Mengutip laman https://www.ssas.co.id/, hasil simulasi dalam penyusunan Naskah Akademi RUU KUP menunjukkan bahwa pajak karbon menyebabkan tekanan negatif bagi perekonomian. Jika kebijakan tersebut dijalankan tanpa adanya aksi tindak lanjut atau follow-up action yang terukur, maka akan menimbulkan tekanan negatif terhadap semua variabel makro ekonomi. Hasil analisa menunjukkan bahwa Produk Domestik Bruto (PDB), konsumsi riil, dan tenaga kerja (employment) diprediksi akan menjadi lebih rendah. 

Prediksi keluaran (output) nasional akan tumbuh 0,06% lebih rendah dibandingkan kondisi normal atau business as usual (BAU) pada tahun 2022 meskipun penerapan pajak karbon dilakukan secara bertahap yakni US$ 3 per ton CO2e pada tahun 2022, US$ 6 per ton CO2e pada tahun 2023, US$ 12 per ton CO2e pada tahun 2024.

Di sisi lain, seiring dengan peningkatan tingkat pajak pada tahun 2023 dan 2024, jarak (gap) antara pertumbuhan ekonomi dengan kebijakan pajak karbon diprediksi akan semakin lebar menjadi 0,12% dan 0,29% lebih rendah dibandingkan dengan kondisi BAU pada kedua tahun tersebut.
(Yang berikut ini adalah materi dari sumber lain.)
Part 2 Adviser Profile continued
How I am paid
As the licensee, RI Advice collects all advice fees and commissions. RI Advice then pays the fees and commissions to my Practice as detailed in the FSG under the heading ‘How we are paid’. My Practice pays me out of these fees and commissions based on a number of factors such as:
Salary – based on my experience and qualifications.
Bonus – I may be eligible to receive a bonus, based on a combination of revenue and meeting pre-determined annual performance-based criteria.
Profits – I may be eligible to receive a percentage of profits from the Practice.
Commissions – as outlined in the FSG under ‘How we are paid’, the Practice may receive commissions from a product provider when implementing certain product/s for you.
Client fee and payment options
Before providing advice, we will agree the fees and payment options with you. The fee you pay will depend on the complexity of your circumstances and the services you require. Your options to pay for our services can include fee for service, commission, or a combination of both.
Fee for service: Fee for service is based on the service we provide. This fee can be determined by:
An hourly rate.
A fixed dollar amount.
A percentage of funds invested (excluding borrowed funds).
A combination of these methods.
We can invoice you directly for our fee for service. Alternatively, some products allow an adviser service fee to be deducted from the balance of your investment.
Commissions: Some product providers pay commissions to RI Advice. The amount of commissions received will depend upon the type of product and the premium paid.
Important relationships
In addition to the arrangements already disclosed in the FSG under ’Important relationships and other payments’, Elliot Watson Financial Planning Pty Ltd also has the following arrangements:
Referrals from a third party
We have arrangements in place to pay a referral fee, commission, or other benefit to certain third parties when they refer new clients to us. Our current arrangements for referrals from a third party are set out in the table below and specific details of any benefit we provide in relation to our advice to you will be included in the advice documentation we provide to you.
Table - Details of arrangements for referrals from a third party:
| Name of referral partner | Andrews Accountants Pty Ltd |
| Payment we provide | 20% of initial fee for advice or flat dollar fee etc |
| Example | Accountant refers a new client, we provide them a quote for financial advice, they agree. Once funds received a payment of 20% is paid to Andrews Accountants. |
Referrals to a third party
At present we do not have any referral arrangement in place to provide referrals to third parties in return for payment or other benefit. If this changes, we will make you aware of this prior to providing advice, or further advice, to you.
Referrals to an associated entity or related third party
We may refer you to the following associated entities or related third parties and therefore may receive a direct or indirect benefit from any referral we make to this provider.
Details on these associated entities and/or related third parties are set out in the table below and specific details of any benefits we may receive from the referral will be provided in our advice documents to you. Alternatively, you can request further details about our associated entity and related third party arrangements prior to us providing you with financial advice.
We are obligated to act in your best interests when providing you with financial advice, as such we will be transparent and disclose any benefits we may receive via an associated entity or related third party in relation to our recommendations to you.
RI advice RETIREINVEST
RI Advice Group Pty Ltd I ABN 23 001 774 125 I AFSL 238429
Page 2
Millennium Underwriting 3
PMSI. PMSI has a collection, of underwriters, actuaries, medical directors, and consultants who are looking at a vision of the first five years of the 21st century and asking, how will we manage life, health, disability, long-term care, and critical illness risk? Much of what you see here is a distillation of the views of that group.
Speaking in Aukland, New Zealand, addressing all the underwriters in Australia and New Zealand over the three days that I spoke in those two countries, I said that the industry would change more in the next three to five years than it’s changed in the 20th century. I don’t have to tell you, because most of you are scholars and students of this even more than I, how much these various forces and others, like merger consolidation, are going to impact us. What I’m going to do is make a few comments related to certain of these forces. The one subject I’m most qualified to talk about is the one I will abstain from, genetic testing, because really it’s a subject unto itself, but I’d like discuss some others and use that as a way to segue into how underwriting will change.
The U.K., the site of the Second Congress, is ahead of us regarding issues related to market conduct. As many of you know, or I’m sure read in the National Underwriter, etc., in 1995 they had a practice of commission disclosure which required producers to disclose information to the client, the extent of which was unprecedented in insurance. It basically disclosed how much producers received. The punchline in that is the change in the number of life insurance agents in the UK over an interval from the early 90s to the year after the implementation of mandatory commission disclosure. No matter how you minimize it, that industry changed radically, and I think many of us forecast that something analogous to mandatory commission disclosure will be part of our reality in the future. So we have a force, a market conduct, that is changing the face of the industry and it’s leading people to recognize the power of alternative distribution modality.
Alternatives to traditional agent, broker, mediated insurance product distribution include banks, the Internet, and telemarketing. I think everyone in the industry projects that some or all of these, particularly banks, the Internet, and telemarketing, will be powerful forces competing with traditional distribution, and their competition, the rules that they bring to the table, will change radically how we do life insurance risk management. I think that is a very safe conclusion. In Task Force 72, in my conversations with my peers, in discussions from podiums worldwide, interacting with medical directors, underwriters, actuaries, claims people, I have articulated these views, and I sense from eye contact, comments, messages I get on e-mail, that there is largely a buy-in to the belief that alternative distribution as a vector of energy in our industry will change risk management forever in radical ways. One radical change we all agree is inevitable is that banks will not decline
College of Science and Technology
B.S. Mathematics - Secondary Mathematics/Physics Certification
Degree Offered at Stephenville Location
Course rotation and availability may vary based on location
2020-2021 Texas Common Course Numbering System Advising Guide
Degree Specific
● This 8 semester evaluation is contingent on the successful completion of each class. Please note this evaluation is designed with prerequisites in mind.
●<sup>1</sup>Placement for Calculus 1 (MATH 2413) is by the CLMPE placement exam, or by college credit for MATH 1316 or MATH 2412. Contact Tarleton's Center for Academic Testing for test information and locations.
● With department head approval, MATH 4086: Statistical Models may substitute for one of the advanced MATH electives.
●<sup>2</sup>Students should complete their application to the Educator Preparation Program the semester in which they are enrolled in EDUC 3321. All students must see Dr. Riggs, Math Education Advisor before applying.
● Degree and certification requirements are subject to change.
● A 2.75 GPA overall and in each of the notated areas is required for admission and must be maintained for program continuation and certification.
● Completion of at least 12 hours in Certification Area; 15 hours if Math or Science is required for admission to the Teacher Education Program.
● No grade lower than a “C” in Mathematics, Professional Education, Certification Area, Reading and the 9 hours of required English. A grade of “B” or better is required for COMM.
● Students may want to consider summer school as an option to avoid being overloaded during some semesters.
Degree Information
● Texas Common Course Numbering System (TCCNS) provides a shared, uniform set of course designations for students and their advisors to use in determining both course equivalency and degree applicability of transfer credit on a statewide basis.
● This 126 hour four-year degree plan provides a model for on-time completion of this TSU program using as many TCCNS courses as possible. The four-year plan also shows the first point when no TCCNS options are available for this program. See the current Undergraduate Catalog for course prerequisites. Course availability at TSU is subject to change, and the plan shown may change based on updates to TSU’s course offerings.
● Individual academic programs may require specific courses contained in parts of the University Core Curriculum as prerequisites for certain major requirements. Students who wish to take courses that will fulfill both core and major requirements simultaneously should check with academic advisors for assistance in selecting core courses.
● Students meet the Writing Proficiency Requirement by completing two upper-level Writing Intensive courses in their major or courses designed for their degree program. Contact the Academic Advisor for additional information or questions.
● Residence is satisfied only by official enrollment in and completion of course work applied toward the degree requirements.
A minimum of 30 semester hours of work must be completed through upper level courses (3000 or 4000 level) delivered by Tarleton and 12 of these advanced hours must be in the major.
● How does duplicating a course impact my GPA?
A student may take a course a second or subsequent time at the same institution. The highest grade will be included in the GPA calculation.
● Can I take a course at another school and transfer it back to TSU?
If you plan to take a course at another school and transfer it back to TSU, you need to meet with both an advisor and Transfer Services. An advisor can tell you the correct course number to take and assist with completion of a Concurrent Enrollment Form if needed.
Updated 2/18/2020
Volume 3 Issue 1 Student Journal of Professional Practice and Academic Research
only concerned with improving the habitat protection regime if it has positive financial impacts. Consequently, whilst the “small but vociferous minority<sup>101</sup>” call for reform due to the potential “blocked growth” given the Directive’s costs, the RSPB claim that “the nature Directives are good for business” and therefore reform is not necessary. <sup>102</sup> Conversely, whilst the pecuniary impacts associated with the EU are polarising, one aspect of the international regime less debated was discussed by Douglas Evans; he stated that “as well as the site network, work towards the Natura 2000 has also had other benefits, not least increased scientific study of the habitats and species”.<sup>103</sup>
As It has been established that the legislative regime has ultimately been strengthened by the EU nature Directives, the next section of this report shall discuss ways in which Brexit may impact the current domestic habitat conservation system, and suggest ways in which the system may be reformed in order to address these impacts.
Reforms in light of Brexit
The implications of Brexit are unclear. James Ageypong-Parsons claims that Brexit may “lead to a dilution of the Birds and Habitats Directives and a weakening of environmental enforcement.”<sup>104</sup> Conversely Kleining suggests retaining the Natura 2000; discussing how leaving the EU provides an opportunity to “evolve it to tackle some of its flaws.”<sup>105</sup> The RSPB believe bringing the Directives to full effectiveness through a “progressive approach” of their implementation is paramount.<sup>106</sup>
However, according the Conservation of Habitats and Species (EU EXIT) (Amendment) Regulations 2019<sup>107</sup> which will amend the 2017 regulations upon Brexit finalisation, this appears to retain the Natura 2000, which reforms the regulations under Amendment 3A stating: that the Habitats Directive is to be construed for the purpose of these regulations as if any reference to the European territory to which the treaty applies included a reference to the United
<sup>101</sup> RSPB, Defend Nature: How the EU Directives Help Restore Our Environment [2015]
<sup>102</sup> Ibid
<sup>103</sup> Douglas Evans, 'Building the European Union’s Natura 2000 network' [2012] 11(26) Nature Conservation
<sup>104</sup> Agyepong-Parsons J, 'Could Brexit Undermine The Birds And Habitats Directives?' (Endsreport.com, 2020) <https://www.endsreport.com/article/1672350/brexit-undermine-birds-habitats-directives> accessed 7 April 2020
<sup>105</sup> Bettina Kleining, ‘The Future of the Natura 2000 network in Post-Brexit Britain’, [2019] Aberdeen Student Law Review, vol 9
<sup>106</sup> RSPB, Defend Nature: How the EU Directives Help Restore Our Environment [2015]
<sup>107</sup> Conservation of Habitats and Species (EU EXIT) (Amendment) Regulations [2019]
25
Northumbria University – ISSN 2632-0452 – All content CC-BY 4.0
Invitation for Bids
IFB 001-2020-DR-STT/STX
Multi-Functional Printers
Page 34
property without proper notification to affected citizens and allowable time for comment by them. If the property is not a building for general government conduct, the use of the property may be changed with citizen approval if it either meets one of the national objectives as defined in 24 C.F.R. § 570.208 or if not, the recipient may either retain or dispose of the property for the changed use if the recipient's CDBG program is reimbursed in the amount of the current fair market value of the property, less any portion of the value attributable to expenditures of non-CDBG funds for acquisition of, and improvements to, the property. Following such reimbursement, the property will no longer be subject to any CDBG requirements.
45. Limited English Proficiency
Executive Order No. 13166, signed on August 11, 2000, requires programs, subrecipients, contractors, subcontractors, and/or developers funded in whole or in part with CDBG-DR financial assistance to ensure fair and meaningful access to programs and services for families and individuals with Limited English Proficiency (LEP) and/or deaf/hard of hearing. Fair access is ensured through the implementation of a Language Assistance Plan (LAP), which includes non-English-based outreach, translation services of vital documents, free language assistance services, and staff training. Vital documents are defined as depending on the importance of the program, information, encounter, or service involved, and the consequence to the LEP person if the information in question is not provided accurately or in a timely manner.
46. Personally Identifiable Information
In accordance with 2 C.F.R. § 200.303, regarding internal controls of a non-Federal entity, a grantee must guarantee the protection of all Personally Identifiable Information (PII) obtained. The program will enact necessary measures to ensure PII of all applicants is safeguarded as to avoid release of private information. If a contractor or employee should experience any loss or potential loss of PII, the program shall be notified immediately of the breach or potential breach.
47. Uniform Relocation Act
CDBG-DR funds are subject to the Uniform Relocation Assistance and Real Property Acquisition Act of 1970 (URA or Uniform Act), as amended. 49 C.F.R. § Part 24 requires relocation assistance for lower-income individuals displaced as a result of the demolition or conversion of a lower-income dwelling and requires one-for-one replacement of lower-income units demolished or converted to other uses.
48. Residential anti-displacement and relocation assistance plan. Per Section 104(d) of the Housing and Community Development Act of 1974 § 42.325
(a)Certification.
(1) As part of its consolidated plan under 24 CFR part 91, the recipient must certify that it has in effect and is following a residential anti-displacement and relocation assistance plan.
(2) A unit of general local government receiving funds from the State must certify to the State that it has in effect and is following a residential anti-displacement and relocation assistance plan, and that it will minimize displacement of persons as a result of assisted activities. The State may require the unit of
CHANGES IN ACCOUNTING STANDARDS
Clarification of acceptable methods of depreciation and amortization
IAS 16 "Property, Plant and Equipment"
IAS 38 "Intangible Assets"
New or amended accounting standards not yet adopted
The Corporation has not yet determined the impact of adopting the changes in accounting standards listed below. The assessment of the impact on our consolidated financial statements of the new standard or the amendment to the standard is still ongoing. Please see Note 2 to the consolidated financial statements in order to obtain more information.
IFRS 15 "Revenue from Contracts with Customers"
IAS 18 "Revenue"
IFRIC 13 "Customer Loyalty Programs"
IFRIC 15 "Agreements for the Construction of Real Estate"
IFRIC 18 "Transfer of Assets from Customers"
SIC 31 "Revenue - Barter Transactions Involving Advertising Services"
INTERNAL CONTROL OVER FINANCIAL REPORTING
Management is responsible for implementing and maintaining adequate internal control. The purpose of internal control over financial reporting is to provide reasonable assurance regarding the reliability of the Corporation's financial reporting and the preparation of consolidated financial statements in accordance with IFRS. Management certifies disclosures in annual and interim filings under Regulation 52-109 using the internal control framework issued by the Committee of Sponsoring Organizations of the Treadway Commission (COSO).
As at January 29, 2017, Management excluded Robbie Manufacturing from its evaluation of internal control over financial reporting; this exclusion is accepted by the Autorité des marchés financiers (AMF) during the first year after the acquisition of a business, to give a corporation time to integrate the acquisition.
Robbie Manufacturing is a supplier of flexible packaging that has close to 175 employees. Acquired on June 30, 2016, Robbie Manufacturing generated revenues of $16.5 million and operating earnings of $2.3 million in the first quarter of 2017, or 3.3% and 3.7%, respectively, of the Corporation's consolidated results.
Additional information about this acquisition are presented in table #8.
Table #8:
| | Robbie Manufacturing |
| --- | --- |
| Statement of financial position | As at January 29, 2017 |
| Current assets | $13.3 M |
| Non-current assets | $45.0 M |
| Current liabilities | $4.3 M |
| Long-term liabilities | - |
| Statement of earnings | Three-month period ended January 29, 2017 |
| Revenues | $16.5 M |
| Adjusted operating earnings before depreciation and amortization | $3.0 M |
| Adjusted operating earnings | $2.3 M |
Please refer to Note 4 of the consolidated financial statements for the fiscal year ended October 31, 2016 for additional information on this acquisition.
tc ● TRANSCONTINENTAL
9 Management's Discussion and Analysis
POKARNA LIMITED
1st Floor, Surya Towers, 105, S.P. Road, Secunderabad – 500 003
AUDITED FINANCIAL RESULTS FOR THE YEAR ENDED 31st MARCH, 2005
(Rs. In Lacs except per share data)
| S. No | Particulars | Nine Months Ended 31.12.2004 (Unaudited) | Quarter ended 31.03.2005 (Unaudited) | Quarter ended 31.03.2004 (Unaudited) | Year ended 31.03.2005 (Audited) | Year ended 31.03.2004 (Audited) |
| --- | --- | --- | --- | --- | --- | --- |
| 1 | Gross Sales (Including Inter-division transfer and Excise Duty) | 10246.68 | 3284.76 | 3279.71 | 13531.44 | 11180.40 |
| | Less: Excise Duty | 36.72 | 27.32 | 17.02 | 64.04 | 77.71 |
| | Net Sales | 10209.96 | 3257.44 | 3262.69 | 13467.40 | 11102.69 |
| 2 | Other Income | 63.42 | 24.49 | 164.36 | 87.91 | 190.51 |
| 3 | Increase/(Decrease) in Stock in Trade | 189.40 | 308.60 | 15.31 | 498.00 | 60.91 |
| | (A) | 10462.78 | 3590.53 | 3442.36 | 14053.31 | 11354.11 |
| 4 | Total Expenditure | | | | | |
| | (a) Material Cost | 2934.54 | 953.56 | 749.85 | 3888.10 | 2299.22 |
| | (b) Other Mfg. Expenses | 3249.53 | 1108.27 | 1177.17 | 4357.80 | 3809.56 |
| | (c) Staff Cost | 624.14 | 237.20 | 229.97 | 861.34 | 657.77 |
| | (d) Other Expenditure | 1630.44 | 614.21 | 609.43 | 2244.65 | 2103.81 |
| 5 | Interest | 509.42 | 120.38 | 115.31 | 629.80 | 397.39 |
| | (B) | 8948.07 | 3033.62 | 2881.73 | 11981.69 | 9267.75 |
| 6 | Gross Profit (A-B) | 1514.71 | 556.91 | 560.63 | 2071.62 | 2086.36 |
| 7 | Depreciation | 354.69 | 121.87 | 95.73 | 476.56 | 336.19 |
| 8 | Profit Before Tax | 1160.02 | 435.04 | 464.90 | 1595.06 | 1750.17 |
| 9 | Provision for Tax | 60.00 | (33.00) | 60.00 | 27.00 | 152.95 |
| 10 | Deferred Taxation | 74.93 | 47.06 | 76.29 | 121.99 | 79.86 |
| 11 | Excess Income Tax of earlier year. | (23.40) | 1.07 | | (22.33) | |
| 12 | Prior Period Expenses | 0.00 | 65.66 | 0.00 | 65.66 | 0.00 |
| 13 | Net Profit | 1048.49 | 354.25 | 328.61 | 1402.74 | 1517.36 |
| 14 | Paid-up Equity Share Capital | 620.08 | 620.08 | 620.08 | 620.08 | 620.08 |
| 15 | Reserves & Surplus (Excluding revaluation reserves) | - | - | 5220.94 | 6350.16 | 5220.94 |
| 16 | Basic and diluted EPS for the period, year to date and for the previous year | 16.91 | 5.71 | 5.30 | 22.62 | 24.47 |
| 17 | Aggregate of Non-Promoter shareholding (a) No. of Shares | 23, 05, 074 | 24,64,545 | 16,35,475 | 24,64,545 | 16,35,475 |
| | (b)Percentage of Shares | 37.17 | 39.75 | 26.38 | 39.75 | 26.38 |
Pada periode-periode selanjutnya, meski besaran pajak karbon dipertahankan tetap pada level US$ 12 per ton CO2e, dampak terhadap pertumbuhan ekonomi tidak menghilang, bahkan diprediksi akan semakin besar.

Pada tahun 2030, ekonomi Indonesia kemungkinan akan tumbuh 0,58% lebih rendah dibandingkan kondisi BAU jika Indonesia menerapkan pajak karbon tanpa disertai follow-up actions. Sektor riil juga diprediksi akan mengalami dampak yang lebih besar, saat kebijakan pajak karbon diprediksi akan mengakibatkan konsumsi riil jauh lebih rendah dibandingkan dengan kondisi BAU. Besaran konsumsi riil diprediksi akan 0,417% lebih rendah jika dibandingkan dengan kondisi BAU pada tahun 2022, dan gap tersebut terus melebar hingga mencapai 1,97% pada tahun 2030.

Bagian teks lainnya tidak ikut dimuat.